Подхватите отрывок о Суворове и его выговоре графу Комаровскому и продолжите повествование сразу после последней фразы.

Отрывок для чтения:
☆ ☆ ☆
Читаем Суворов полностью

Встревоженный Суворов отдает приказ Багратиону: «Розенберг, которому велено было сюда иттить, пошел сам собою на Валенцию и, переправясь при Боргофранко на Басиньяно, зашел в кут. Вчера ему было дурно, а сего дня не будет ли дурнее… Я иду отсюда с чем есть. Вы, Бога ради! сколько можно, со всем спешите… Побудите Карачая также, чтоб скорее шел».

Всё обошлось, но главнокомандующий решил навести порядок. Вызванный им адъютант великого князя граф Комаровский получил строжайший выговор. «Я сейчас велю вас и всех ваших товарищей сковать и пошлю к Императору Павлу с фельдъегерем, — вспоминал граф слова Суворова. — Как вы смели допустить Великого Князя подвергать себя такой опасности? Если бы Его Высочество, чего Боже сохрани, взят был в плен, какой бы стыд для всей армии, для всей России, какой удар для августейшего его родителя и какое торжество для республиканцев! Тогда принуждены бы мы были заключить самый постыдный мир, словом, такой, какой бы предписали нам наши неприятели».
☆ ☆ ☆
Постраничные извлечения текста
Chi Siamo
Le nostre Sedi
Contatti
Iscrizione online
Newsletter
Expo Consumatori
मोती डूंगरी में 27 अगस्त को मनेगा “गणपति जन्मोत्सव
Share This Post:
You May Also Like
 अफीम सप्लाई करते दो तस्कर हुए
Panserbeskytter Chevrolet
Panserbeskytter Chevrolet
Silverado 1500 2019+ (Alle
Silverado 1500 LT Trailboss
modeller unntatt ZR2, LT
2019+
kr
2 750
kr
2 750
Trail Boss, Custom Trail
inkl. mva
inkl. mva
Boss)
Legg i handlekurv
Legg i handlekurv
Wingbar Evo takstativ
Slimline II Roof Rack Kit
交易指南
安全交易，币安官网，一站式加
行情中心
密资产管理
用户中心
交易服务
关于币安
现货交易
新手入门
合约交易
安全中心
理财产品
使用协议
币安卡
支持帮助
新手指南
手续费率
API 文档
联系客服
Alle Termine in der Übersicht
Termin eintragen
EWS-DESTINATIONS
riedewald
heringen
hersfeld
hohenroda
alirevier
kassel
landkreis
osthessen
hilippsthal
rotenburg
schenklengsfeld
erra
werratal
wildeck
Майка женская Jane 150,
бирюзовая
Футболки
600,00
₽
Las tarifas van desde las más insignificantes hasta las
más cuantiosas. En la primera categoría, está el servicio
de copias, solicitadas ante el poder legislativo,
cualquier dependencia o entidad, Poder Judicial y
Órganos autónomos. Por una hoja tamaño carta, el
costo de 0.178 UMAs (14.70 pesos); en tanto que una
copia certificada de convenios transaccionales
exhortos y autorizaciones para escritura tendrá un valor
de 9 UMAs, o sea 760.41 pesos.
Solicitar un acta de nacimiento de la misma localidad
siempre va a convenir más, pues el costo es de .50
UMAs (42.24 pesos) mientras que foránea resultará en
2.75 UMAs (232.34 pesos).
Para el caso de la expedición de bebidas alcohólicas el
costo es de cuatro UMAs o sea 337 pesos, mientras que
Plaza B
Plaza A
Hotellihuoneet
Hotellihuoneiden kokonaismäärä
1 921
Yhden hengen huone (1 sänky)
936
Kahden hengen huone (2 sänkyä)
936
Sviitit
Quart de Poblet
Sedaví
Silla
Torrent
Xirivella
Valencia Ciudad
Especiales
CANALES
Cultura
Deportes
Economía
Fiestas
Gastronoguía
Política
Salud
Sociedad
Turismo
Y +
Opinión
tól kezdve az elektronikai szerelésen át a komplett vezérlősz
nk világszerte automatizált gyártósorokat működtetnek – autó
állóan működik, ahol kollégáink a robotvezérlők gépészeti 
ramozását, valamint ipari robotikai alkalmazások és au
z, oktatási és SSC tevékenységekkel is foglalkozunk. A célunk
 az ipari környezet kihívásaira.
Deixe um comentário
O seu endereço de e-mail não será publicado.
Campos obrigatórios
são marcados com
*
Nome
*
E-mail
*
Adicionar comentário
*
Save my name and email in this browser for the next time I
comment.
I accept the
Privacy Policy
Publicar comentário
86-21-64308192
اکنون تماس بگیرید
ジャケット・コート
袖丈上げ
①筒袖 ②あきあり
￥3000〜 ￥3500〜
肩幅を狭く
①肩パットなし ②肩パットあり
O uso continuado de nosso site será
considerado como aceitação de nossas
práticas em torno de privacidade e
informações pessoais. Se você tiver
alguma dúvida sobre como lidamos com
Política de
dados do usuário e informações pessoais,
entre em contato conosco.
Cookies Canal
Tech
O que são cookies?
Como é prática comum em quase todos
☆ ☆ ☆
Ответ на задание:
Настала очередь и самого Константина, отличавшегося необузданным нравом и боявшегося только одного человека — своего отца, получить острастку от фельдмаршала. «Великий Князь поехал в главную квартиру, — повествует Комаровский. — Едва Его Высочество вошел к Графу Суворову, как он встретил его в передней, просил войти в свою комнату, где они заперлись. Беседа продолжалась очень долго, и Великий Князь вышел из оной очень красен». После этого Константин Павлович, которому только что исполнилось 20 лет, сделался послушным исполнителем приказаний Суворова. Ему разрешалось подавать свое мнение на военных советах и даже водить в сражения войска, правда, под опекой старого боевого товарища главнокомандующего генерала Дерфельдена. Из похода великий князь вернулся убежденным суворовцем.

15 (26) мая был взят Турин — столица Пьемонта. 17 (28) мая Суворов отправился в Туринский собор Святого Иоанна Крестителя, где хранится знаменитая Туринская плащаница. «При входе в Храм, — свидетельствует Фукс, — он встречен знатнейшим католическим духовенством, которое в угодность ему благословило его по обряду Греческой церкви».

Приближались решающие дни кампании, а Тугут усиливал давление на Суворова, требуя не переходить По и заниматься осадой крепостей. Это распыляло силы и не давало никакого стратегического выигрыша.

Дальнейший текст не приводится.